• **Work request**:
Collect every line of the listing below that contains the word "project", and copy each of those lines in full.

• **Material to process**:
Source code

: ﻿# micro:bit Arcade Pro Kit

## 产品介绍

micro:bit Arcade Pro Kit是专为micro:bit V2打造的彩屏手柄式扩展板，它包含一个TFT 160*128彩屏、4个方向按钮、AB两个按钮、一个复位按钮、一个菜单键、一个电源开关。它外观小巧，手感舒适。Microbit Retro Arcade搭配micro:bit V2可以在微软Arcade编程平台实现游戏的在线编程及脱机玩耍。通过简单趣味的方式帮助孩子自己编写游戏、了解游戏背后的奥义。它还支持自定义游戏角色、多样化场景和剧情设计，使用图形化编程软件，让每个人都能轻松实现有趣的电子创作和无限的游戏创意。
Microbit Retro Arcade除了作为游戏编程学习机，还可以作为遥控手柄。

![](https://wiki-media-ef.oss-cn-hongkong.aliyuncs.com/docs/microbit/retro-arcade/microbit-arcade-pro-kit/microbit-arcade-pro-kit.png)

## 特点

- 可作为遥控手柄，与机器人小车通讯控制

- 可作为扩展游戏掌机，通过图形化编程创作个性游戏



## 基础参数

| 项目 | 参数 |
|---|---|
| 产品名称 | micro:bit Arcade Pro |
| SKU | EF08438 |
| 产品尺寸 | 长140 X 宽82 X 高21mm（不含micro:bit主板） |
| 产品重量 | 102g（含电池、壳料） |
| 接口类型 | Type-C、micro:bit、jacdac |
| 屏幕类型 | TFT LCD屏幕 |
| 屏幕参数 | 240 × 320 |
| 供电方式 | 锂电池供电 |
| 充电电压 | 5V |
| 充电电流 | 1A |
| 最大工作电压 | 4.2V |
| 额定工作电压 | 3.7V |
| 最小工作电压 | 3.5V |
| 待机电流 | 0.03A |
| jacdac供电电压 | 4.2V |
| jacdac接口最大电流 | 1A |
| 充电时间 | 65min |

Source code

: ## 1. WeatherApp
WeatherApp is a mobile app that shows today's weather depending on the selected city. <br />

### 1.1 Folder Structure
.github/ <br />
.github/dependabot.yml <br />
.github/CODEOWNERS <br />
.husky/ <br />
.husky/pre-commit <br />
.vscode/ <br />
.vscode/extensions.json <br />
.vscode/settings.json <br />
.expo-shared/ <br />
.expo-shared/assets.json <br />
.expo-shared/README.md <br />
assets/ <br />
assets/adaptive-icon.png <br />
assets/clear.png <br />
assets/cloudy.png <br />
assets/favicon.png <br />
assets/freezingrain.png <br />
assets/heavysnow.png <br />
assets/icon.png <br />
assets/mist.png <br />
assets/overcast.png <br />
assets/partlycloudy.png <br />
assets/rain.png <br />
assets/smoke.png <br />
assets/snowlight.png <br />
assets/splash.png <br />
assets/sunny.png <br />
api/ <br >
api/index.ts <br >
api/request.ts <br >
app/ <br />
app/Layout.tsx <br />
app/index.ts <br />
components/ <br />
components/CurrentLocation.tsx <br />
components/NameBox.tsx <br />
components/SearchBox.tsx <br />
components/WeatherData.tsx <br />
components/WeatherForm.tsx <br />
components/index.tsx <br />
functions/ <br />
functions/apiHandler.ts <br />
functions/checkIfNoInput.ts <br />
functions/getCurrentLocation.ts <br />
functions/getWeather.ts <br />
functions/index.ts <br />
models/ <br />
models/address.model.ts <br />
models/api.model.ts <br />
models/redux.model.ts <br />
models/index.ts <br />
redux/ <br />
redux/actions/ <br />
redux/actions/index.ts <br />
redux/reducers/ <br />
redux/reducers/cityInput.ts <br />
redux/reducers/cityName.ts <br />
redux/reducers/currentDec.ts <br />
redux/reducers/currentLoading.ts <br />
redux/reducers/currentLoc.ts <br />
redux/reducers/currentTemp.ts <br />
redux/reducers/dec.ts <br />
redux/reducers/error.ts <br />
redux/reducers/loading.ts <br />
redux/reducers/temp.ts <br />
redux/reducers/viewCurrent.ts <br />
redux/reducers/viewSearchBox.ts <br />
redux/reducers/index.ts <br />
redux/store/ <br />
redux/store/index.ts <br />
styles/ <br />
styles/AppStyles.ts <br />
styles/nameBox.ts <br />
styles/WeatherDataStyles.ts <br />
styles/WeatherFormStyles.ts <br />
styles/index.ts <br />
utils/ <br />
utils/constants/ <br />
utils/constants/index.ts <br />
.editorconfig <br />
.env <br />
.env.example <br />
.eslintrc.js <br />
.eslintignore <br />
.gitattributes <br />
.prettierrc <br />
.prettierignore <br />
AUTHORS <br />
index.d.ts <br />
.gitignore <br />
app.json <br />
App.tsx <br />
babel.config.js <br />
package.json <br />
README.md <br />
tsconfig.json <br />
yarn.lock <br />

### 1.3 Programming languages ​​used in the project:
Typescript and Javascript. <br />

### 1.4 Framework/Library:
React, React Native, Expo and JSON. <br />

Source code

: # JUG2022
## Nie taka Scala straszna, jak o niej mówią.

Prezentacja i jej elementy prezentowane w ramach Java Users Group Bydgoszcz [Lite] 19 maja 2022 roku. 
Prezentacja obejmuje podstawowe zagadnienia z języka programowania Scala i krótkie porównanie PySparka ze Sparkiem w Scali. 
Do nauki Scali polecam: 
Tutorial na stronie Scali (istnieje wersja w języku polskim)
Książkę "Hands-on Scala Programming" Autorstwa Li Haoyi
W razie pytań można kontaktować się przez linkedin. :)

==

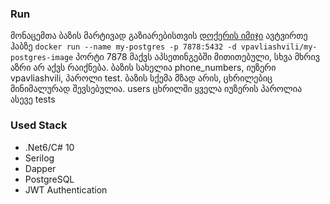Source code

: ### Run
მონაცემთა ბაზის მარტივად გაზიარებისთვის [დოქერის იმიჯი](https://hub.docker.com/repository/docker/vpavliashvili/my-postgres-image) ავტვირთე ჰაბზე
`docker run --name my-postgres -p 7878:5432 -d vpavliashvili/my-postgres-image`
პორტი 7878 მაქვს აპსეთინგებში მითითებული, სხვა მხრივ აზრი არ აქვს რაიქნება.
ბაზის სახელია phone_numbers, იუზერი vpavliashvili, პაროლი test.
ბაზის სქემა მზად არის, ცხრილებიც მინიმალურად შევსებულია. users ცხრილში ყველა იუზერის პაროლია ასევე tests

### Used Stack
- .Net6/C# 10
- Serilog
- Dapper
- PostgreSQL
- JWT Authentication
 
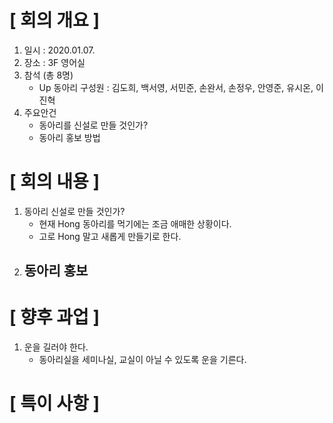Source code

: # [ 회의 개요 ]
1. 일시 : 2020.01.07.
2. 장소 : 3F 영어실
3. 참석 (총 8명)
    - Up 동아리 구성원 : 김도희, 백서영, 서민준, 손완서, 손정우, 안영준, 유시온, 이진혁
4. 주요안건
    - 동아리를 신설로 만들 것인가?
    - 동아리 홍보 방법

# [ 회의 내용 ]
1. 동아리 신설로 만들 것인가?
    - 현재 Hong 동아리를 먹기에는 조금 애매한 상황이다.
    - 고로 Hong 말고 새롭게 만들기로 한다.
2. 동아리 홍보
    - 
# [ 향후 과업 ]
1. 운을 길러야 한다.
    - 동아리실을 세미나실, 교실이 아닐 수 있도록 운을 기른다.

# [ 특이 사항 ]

--

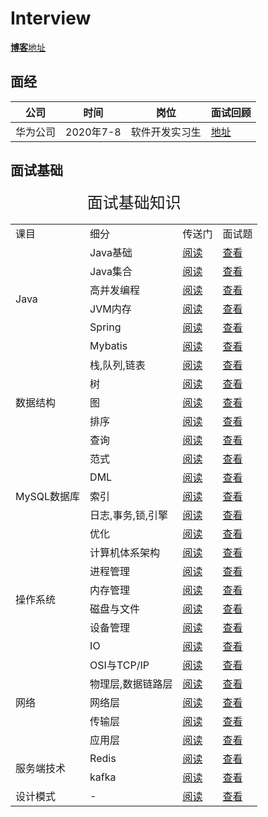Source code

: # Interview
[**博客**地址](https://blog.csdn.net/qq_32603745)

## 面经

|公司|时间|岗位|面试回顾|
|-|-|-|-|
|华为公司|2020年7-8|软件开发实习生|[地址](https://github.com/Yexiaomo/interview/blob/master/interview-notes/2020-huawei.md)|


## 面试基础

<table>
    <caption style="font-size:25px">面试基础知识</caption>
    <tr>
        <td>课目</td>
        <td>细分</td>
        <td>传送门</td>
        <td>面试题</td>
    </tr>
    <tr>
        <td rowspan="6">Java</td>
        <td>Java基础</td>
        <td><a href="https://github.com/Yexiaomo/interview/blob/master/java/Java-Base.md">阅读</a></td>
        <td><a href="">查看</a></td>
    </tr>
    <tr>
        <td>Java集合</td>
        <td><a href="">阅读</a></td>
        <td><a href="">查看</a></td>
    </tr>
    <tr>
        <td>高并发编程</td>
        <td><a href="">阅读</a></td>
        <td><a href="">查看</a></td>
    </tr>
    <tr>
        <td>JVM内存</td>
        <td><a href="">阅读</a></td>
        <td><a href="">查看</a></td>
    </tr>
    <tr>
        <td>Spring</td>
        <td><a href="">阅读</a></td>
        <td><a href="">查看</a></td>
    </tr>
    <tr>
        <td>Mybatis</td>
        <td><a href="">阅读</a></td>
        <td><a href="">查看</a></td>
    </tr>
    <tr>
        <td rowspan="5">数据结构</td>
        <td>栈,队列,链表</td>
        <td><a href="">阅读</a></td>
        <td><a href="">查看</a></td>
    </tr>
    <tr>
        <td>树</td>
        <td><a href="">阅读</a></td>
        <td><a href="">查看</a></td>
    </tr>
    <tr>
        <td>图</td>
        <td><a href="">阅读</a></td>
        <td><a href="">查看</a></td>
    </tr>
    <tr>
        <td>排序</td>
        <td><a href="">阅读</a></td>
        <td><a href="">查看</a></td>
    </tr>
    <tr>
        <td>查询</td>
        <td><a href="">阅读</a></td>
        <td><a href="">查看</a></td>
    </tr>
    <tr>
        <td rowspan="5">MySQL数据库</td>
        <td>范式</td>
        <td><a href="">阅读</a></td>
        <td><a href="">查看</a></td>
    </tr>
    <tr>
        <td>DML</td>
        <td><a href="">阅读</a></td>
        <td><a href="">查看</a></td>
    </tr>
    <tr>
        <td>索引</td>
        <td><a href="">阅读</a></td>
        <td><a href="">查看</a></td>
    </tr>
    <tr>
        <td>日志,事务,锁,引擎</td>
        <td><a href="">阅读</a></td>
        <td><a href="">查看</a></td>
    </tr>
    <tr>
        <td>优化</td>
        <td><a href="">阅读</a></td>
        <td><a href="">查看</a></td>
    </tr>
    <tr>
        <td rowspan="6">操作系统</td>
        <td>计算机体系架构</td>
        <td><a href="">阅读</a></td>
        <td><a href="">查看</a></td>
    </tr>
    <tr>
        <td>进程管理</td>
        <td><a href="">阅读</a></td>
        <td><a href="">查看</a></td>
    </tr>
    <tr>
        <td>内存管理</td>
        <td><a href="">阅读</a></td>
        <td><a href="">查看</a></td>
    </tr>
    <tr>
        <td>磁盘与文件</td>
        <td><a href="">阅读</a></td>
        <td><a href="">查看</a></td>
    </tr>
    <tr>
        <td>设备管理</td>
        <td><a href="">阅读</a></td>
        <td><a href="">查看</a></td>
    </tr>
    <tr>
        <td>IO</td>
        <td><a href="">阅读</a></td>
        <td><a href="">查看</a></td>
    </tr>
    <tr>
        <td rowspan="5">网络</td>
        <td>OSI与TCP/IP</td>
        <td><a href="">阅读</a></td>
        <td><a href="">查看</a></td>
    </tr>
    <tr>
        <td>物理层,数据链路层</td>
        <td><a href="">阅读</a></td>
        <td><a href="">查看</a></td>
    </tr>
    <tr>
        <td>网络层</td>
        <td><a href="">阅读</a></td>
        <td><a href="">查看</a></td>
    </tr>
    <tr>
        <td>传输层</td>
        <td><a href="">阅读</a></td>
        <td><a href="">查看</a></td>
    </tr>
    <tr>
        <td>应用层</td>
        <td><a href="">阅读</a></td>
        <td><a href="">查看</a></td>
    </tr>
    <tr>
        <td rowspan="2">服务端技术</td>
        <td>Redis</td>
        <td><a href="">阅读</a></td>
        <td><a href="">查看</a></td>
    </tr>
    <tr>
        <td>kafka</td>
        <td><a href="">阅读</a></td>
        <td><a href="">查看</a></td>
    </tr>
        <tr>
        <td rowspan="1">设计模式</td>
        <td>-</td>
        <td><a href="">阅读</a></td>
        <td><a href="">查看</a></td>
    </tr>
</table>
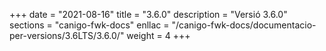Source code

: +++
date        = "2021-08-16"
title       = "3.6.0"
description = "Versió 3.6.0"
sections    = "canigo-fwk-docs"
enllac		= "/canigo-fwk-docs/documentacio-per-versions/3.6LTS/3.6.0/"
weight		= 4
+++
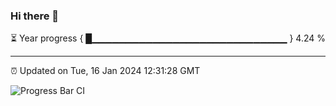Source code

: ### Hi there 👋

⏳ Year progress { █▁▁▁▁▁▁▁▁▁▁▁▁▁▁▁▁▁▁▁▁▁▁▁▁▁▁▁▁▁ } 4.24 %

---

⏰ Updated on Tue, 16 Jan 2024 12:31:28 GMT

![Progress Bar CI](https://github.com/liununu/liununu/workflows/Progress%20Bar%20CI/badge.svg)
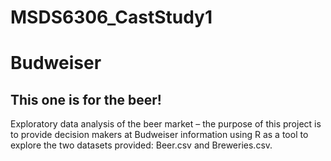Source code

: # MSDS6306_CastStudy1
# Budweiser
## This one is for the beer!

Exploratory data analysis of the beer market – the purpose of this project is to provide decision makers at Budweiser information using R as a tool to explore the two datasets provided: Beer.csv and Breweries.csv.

• **Exercise response**:
### 1.3 Programming languages ​​used in the project:
Exploratory data analysis of the beer market – the purpose of this project is to provide decision makers at Budweiser information using R as a tool to explore the two datasets provided: Beer.csv and Breweries.csv.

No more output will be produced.